■ **AIM OF THE TASK**: An exact transcription of the entries is required, with no images included.

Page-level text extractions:
-.-.-

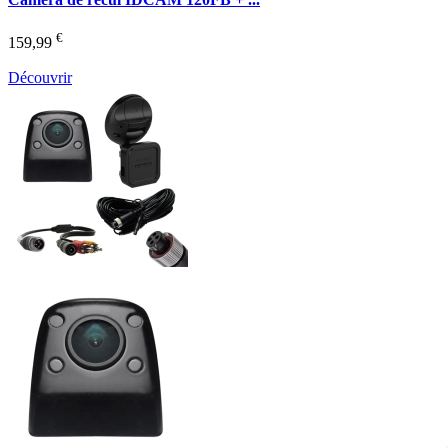
€
159,99
Découvrir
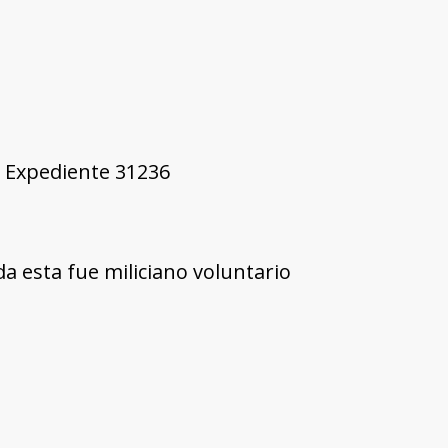
1, Expediente 31236
ada esta fue miliciano voluntario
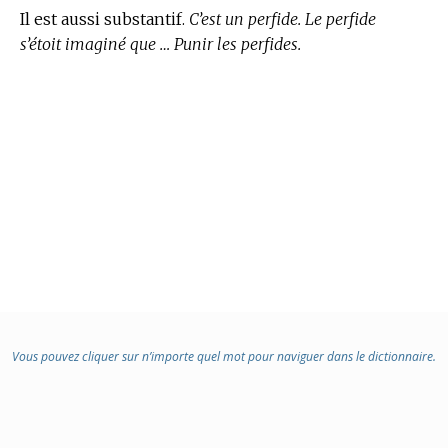
Il est aussi substantif.
C’est un perfide. Le perfide
s’étoit imaginé que … Punir les perfides.
Vous pouvez cliquer sur n’importe quel mot pour naviguer dans le dictionnaire.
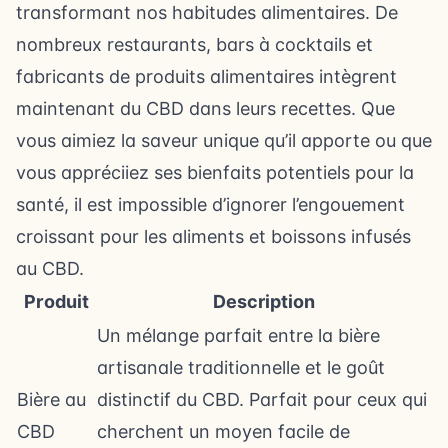
transformant nos habitudes alimentaires. De
nombreux restaurants, bars à cocktails et
fabricants de produits alimentaires intègrent
maintenant du CBD dans leurs recettes. Que
vous aimiez la saveur unique qu’il apporte ou que
vous appréciiez ses bienfaits potentiels pour la
santé, il est impossible d’ignorer l’engouement
croissant pour les aliments et boissons infusés
au CBD.
Produit
Description
Un mélange parfait entre la bière
artisanale traditionnelle et le goût
Bière au
distinctif du CBD. Parfait pour ceux qui
CBD
cherchent un moyen facile de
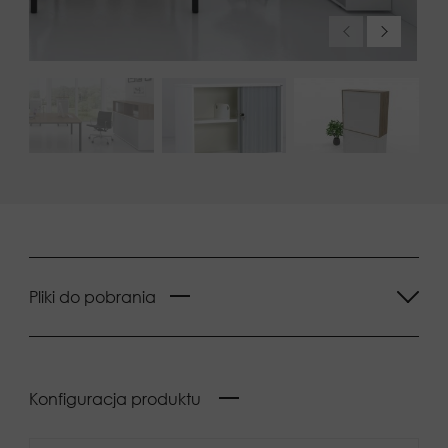
Pliki do pobrania
Konfiguracja produktu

-.-.-

■ **TASK SOLUTION**:
€
159,99
Découvrir
1, Expediente 31236
ada esta fue miliciano voluntario
Il est aussi substantif.
C’est un perfide. Le perfide
s’étoit imaginé que … Punir les perfides.
Vous pouvez cliquer sur n’importe quel mot pour naviguer dans le dictionnaire.
transformant nos habitudes alimentaires. De
nombreux restaurants, bars à cocktails et
fabricants de produits alimentaires intègrent
maintenant du CBD dans leurs recettes. Que
vous aimiez la saveur unique qu’il apporte ou que
vous appréciiez ses bienfaits potentiels pour la
santé, il est impossible d’ignorer l’engouement
croissant pour les aliments et boissons infusés
au CBD.
Produit
Description
Un mélange parfait entre la bière
artisanale traditionnelle et le goût
Bière au
distinctif du CBD. Parfait pour ceux qui
CBD
cherchent un moyen facile de
Pliki do pobrania
Konfiguracja produktu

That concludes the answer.